Ubisoft has done this kind of connected multiplayer world before with The Crew, Watch Dogs, and The Division, and it makes a lot of sense in Steep. Real-world skiing is often about sharing a slope with other people that you may or may not know. It’s a social experience, and Steep feels alive because it captures this.

At the same time, what might not make as much sense is unlock towers. An Ubisoft-game cliche in recent years is the tower that players have to climb or hack to unlock missions in a certain part of the map. Steep has something similar. In its exploration mode, you fly around the mountain using a parachute (trying to hit thermal lifts to stay in the air), looking for new spots to unlock. Once you discover them with your binoculars, you can then teleport to it and find the missions and objectives associated with that spot. It is all familiar, but it also all fits.

Ubisoft is not making a new Assassin’s Creed for release in 2016, but with Steep, it is making something new that uses a lot of the same ideas. And that’s exciting.

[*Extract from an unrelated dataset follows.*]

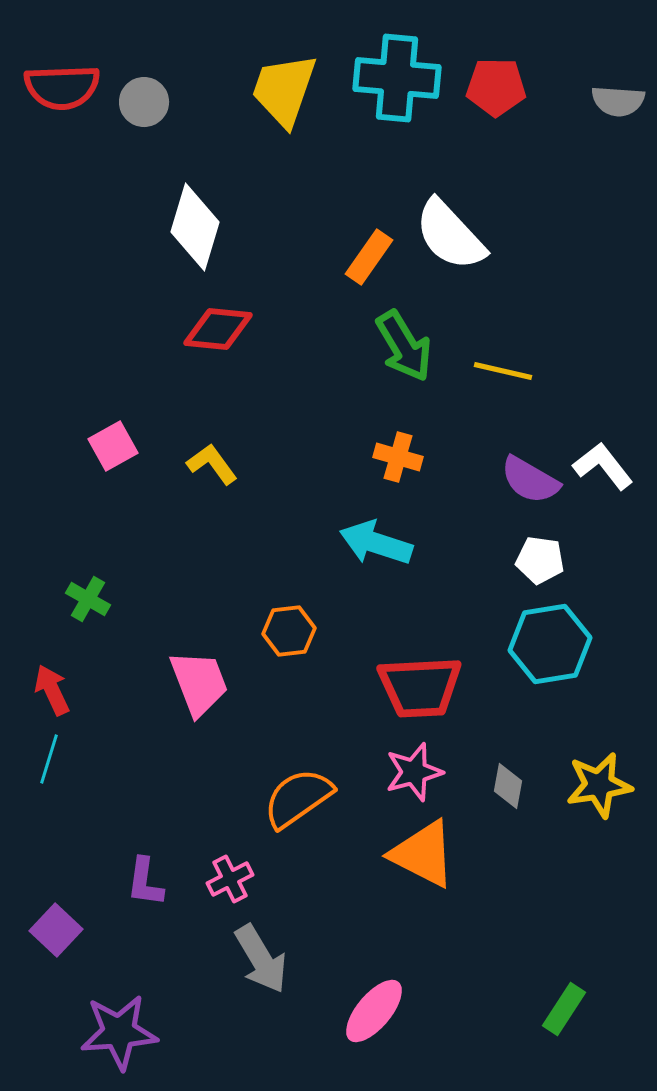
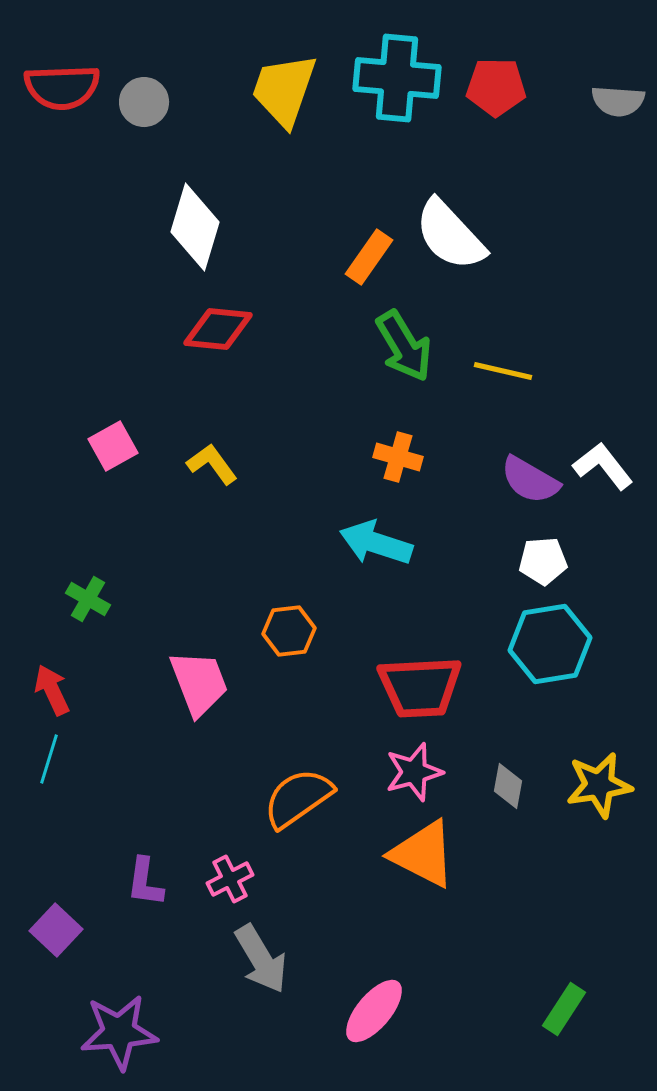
white pentagon: moved 3 px right, 1 px down; rotated 12 degrees counterclockwise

It’s easy to look at the publisher and assume it is risk-averse in the blockbuster space because it trots out the same franchises over and over. And when its tentpole releases do deviate from Assassin’s Creed and Far Cry, they typically stick to shooters like Watch Dogs and The Division.

But following The Crew, Steep signifies that Ubisoft is willing to try something different. It’s still going to use its core competencies of open-world, connected experiences with exploration and drop-in multiplayer, but it’s not afraid to put those things in a totally new setting with entirely different gameplay.